Frames 110 pass these validators (they're the same SPS/PPS/decode-mode constants). Frame 11 must violate one of them OR fail somewhere else (e.g. a request_fd state precondition, cluster-internal coupling).
## Finding 3 — Hantro driver-level validation runs *after* `S_EXT_CTRLS`
`hantro_h264.c::hantro_h264_dec_prepare_run()` is called from the V4L2 m2m worker, post-`MEDIA_REQUEST_IOC_QUEUE`. Its EINVAL paths (lines 449/454/459/464) are NULL-checks for missing controls — they fire if the request didn't carry one of the four required H.264 controls. NOT the iter1+2+3 carryover path.
Conclusion: the failure is in the V4L2 control-handler `validate_ctrls` for one of our four compound controls. Per-control validators (Finding 2) don't seem to fit since fields 110 use the same constants, but `error_idx` was hidden by the obfuscation rule.

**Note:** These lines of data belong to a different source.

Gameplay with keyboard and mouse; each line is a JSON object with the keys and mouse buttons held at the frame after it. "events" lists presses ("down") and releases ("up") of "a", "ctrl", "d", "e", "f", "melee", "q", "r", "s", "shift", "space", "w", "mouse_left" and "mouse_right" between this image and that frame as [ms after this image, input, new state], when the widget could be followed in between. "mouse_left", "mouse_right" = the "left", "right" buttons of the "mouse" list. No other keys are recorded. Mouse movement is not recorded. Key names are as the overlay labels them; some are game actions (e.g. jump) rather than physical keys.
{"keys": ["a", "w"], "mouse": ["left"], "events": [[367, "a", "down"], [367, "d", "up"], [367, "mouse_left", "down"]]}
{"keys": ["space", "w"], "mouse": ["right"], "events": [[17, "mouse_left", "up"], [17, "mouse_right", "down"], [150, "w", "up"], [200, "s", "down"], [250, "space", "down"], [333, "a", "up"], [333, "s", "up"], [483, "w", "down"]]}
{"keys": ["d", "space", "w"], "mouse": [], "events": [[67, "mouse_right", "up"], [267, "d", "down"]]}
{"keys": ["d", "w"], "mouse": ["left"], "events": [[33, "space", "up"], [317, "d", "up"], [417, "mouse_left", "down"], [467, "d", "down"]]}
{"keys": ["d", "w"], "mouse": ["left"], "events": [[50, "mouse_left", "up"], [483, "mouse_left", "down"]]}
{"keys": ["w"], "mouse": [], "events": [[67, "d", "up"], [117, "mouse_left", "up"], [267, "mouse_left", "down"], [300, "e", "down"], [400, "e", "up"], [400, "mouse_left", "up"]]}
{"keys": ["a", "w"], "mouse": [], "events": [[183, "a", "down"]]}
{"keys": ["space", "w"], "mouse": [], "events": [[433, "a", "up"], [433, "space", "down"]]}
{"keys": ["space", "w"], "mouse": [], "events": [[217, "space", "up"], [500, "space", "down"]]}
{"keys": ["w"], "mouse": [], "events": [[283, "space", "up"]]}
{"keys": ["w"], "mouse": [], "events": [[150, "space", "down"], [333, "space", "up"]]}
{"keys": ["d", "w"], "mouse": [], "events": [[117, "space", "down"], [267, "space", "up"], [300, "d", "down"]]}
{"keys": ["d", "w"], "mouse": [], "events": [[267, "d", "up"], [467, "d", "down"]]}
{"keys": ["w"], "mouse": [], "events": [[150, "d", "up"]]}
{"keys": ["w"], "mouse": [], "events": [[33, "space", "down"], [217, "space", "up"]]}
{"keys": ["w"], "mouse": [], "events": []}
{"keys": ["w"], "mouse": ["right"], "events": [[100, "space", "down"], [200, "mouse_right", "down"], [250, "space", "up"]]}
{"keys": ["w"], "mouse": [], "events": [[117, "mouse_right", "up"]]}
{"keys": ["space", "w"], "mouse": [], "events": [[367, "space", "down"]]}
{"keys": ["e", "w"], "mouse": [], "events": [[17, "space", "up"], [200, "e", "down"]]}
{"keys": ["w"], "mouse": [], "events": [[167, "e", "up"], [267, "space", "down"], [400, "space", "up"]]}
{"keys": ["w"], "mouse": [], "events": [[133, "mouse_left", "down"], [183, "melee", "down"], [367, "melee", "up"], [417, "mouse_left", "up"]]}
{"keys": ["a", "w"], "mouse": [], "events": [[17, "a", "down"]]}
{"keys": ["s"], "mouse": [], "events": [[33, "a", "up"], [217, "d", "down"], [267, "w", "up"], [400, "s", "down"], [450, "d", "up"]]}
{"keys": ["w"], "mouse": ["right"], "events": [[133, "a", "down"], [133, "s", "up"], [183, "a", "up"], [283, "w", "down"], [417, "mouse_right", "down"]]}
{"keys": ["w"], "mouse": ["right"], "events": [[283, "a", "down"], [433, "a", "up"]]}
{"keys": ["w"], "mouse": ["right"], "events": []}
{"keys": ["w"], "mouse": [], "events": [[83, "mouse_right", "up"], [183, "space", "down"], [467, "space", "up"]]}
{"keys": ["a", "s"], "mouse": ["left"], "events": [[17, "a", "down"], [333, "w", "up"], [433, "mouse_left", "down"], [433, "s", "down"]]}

## Finding 4 — `VIDIOC_TRY_EXT_CTRLS` is the diagnostic escape hatch
Per the kernel comment, `TRY_EXT_CTRLS` ALWAYS reports the specific failing control's index in `error_idx`, even when set=true would have hidden it. Path forward:
1. Amend our driver's Y2 instrumentation: on `VIDIOC_S_EXT_CTRLS` returning -EINVAL with `error_idx == num_controls`, **retry the same controls via `VIDIOC_TRY_EXT_CTRLS`** to extract the real failing index.
2. Log the precise failing control + its raw fields.
3. From that, identify the specific field-value combination on frame 11 that the per-control validator rejects.
This is a one-liner in v4l2.c: add another `ioctl(video_fd, VIDIOC_TRY_EXT_CTRLS, &controls)` call inside the existing EINVAL diagnostic block, then log `controls.error_idx` from the TRY result.
## Implication for Phase 4
Phase 4's plan needs amendment: before any driver-side fix can be authored, we need the precise failing control + field. Steps:
1. Y2 v3: add TRY_EXT_CTRLS retry on S_EXT_CTRLS EINVAL.
2. Rebuild driver on ohm (~30 sec via meson+ninja).
3. Re-run autonomous Phase 7 (`/tmp/run_phase7_v2.sh`).
4. Read the new diagnostic — now naming the specific control.
5. Compare frame-11 field values vs frames 110 to localize the bad field.
6. Fix in driver. Most likely surfaces are: SPS field that wasn't properly latched after IDR, PPS field that flipped at frame 5, DECODE_PARAMS DPB entry with malformed `frame_num`/`pic_num`/`flags`.
Phase 3 (baseline anchor) is satisfied by iter3's Phase 7 run — same rig, same EINVAL, deterministic.
## Stop point
Phase 2 closed. Next: Phase 4 step 1 (Y2 v3 with TRY_EXT_CTRLS retry diagnostic). Phase 3 anchored from iter3. Per the "Stop only if user is needed" rule, no user input required to proceed — but this is a cycle of read→speculate→test that may take several iterations.